This port community has for years developed closely coordinated working relationships with all relevant government agencies to expedite produce, meat and other perishable cargo movement.
PhilaPort, which manages Philadelphia’s seaport, indicates the Delaware Valley’s fruit imports in 2020 had a total value of $3.6 billion. The region received $5.2 billion of food and associated products in 2020.
Refrigerated cargoes along the river in 2020 were up 21% compared to 2019, according to PhilaPort.
A few years ago, the Commonwealth of Pennsylvania committed $300 million to developing Philadelphia’s port. That development is still underway, with a most-recent warehouse groundbreaking on March 4 near the Packer Avenue Marine Terminal.
To assure widespread efficiency, PhilaPort invites federal inspection agency cooperation to maximize their productivity within new facility layout.
PhilaPort statistics indicate that in 2020, its container business rose seven percent, from 598,000 in 2019 to 641,000 TEUs. There has been consistent growth in TEUs since 2012, when the total was a mere 88,461TEUs.
PhilaPort also reports that its sea container volume for January-November 2020 rose six percent, while the average change for U.S. East Coast ports dropped three percent. Philadelphia was the only eastern seaport to see increased container business in the Year of Covid.
PhilaPort boasts the existence of 366,000 square feet of on-dock refrigerated warehouse capacity. The agency also indicates there are over 400 distribution centers within two hours of its terminals.

*Entries supplied:*
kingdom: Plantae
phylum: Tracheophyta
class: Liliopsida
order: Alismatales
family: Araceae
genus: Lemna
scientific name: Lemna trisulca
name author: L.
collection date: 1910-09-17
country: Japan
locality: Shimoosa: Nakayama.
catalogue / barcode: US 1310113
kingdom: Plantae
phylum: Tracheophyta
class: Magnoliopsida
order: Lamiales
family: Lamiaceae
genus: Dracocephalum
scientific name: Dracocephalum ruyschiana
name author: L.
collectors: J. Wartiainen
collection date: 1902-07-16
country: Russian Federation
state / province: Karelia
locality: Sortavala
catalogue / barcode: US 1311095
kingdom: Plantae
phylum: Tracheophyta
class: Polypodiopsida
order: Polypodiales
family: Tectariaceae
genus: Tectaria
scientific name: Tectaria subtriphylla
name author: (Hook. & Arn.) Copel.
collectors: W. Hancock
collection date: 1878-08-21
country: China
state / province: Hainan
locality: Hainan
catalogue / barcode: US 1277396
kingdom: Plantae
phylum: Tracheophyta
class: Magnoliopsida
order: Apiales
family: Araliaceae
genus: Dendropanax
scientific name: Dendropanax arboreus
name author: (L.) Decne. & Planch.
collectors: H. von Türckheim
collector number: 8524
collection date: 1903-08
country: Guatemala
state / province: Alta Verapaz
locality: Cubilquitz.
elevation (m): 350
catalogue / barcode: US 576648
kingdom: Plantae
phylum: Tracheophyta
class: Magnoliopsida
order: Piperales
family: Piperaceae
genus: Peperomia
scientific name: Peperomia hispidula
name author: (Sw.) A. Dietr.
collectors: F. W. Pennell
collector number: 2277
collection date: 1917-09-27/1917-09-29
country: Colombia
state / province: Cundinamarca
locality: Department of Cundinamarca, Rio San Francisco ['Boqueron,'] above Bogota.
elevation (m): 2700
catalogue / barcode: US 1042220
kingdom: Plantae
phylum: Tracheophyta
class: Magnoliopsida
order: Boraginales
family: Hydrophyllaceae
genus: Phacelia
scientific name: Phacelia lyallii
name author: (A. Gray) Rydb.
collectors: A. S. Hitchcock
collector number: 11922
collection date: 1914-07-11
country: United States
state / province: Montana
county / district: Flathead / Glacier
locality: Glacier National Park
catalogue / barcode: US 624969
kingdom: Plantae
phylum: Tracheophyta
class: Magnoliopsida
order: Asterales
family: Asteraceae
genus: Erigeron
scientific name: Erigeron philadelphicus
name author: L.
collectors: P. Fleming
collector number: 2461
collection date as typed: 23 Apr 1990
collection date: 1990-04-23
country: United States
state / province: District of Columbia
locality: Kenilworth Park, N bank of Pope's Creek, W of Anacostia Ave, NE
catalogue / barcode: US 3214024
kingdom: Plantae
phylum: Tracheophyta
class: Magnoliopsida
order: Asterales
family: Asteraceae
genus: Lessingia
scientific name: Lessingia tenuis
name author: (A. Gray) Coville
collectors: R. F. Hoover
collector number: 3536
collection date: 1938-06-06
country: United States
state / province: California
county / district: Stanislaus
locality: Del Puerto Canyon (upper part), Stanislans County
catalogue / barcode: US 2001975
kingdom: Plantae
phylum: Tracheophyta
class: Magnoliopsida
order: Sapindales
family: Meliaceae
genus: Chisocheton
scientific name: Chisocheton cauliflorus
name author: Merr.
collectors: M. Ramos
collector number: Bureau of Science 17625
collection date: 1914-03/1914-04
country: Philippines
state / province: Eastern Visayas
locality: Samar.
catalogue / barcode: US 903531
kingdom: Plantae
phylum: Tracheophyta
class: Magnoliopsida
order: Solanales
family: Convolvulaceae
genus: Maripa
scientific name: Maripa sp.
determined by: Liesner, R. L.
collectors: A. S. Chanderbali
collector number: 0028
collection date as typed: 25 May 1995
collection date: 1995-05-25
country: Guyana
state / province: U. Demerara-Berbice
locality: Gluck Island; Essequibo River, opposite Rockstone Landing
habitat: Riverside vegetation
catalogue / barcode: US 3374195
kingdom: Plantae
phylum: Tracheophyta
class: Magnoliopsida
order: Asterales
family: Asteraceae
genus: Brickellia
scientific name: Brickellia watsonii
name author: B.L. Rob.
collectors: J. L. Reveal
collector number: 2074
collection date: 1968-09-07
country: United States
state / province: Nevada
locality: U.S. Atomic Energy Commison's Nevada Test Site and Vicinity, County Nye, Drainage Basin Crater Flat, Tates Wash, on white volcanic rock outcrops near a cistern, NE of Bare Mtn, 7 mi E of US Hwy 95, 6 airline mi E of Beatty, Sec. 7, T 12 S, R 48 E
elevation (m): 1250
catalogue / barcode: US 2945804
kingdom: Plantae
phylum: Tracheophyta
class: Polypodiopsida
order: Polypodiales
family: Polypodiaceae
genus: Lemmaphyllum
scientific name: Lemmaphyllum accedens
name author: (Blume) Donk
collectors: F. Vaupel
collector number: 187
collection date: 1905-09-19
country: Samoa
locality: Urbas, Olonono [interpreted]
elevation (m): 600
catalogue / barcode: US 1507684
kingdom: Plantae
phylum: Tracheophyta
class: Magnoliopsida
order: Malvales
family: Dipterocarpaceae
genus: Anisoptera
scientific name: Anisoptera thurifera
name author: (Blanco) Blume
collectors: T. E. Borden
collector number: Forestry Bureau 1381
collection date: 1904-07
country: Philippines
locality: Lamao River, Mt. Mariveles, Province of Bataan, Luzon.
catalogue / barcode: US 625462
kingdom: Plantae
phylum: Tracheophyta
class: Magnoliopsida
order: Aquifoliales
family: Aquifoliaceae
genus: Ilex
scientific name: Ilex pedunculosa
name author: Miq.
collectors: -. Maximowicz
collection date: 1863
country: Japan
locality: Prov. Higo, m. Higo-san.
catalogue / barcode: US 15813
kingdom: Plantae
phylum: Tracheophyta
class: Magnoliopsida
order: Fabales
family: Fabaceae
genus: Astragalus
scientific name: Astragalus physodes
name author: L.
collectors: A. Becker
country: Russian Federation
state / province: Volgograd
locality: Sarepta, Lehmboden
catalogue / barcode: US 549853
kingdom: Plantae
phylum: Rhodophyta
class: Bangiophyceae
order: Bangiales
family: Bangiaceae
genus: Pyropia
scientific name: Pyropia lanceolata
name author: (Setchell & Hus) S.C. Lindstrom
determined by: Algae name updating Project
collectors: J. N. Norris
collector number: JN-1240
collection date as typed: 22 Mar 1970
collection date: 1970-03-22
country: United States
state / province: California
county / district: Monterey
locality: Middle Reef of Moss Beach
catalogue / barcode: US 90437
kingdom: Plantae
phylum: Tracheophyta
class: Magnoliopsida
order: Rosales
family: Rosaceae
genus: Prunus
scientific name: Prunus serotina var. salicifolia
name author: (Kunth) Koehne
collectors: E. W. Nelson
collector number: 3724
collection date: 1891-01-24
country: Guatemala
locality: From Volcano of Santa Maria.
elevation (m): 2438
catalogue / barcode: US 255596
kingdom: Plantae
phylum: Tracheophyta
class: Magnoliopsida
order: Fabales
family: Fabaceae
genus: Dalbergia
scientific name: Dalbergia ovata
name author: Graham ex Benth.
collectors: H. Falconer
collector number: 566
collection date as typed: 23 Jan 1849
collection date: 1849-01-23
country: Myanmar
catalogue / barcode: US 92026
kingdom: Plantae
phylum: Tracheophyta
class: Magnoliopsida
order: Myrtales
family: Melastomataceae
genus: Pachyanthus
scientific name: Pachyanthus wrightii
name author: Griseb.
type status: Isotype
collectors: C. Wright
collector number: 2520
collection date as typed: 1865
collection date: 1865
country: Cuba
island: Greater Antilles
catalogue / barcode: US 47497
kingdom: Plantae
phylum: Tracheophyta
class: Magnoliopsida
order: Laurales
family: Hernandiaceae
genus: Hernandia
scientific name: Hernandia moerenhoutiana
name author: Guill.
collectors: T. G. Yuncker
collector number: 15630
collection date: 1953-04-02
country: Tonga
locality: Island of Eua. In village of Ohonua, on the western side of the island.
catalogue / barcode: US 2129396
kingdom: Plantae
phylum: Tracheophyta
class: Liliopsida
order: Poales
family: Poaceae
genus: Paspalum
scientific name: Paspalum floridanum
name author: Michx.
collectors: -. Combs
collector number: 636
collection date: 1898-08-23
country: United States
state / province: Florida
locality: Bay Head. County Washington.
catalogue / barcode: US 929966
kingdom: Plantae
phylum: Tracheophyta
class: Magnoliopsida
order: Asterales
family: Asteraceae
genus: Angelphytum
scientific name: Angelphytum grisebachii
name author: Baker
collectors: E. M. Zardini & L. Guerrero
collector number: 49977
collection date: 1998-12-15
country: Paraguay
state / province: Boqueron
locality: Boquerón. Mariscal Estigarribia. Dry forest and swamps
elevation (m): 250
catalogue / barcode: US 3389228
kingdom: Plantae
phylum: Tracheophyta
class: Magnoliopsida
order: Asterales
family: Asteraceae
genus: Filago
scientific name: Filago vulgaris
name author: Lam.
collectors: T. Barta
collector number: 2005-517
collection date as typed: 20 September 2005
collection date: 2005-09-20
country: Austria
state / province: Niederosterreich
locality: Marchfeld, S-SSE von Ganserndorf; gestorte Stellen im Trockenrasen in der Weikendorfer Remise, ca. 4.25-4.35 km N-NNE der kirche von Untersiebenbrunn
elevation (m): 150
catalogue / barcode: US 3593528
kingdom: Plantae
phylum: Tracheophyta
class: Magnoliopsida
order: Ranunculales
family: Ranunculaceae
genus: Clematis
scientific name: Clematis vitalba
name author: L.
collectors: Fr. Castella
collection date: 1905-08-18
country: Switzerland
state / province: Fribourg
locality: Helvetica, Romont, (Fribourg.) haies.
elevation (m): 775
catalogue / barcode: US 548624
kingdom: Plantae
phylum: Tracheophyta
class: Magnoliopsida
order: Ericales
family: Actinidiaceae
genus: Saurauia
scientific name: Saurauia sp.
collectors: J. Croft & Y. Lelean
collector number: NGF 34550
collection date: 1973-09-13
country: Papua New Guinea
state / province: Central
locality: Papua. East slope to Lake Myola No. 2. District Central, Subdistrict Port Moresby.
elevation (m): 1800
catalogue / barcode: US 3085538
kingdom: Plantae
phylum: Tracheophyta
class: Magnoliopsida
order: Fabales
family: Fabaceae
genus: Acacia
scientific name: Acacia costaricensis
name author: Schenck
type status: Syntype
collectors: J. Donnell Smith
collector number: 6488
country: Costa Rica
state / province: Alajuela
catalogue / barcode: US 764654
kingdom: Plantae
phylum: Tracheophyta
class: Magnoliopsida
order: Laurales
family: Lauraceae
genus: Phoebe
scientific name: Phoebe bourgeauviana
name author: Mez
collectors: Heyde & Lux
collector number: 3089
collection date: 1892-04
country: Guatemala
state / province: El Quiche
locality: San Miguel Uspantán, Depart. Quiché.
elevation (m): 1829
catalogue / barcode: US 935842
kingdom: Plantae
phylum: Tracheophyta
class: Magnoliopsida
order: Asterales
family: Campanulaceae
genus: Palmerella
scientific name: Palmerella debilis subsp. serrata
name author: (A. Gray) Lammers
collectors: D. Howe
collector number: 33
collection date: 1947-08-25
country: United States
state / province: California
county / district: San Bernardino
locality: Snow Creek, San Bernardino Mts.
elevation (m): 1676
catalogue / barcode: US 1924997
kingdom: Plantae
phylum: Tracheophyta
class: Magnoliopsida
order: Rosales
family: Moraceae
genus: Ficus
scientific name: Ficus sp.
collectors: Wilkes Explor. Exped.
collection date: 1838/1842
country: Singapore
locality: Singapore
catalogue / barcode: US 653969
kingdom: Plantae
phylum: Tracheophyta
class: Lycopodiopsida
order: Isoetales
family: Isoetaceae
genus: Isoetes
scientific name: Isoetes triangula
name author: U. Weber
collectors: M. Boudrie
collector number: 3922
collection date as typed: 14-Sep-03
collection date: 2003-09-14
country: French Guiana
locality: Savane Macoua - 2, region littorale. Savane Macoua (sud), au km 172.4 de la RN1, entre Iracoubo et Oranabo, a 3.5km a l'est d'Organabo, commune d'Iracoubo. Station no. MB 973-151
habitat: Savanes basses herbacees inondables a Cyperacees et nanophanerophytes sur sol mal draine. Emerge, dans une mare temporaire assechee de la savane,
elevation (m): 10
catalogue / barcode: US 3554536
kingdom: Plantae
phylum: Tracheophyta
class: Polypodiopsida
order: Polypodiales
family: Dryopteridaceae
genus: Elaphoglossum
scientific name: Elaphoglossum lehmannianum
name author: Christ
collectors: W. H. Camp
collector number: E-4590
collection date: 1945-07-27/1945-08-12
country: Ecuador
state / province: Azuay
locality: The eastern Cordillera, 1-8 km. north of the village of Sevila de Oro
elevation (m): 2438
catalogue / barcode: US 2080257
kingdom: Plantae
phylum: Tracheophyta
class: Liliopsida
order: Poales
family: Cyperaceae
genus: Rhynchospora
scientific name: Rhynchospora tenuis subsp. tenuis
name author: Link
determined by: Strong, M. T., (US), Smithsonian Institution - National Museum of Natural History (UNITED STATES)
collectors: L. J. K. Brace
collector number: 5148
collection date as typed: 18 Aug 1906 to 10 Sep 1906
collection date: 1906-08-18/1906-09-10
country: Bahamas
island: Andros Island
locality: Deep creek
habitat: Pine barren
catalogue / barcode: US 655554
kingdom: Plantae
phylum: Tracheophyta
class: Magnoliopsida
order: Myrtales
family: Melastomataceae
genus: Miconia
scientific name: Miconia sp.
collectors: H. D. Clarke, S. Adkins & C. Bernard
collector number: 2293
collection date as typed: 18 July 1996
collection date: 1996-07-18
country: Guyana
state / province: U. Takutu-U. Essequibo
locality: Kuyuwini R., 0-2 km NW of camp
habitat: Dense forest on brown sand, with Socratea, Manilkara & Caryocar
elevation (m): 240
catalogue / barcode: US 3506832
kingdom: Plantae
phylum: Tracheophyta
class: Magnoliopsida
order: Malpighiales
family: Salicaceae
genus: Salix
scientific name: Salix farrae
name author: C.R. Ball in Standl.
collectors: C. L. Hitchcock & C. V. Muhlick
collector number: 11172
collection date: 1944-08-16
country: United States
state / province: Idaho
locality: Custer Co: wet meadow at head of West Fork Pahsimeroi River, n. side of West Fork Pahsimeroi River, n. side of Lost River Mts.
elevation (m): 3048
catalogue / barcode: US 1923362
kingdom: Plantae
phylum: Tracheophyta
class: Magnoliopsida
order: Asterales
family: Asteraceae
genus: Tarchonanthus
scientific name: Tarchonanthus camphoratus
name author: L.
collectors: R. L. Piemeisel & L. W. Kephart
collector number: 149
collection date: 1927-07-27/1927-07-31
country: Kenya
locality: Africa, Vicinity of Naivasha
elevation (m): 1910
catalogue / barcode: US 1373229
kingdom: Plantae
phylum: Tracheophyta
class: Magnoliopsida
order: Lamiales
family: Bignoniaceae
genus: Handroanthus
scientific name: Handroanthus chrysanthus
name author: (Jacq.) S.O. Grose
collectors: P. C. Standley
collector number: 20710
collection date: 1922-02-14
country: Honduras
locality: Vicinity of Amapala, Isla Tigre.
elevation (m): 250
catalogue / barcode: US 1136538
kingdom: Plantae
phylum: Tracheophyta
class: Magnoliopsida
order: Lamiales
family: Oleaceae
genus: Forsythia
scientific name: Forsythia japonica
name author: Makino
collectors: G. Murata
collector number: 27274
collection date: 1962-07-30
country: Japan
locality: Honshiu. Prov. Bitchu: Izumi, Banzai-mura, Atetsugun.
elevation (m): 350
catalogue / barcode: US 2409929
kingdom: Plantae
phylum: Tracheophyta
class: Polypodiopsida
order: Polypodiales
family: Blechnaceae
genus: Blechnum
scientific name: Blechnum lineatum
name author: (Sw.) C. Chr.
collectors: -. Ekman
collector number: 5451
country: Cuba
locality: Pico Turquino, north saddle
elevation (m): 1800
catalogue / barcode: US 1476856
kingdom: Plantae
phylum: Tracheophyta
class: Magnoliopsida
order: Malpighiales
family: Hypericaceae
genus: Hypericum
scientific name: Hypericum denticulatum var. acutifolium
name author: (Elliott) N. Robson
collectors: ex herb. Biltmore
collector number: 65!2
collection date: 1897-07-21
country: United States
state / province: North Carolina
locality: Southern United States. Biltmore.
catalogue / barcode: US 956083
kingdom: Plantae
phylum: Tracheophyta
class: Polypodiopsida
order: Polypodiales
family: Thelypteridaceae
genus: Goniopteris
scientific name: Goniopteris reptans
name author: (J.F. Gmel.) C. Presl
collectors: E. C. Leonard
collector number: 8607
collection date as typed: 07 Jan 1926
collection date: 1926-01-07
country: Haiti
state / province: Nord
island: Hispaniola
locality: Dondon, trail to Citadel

*About this task:*
Repeat, word for word, the part of the Philadelphia port passage from "A few years" up to and including "a mere 88,461TEUs.".

*Written response:*
A few years ago, the Commonwealth of Pennsylvania committed $300 million to developing Philadelphia’s port. That development is still underway, with a most-recent warehouse groundbreaking on March 4 near the Packer Avenue Marine Terminal.
To assure widespread efficiency, PhilaPort invites federal inspection agency cooperation to maximize their productivity within new facility layout.
PhilaPort statistics indicate that in 2020, its container business rose seven percent, from 598,000 in 2019 to 641,000 TEUs. There has been consistent growth in TEUs since 2012, when the total was a mere 88,461TEUs.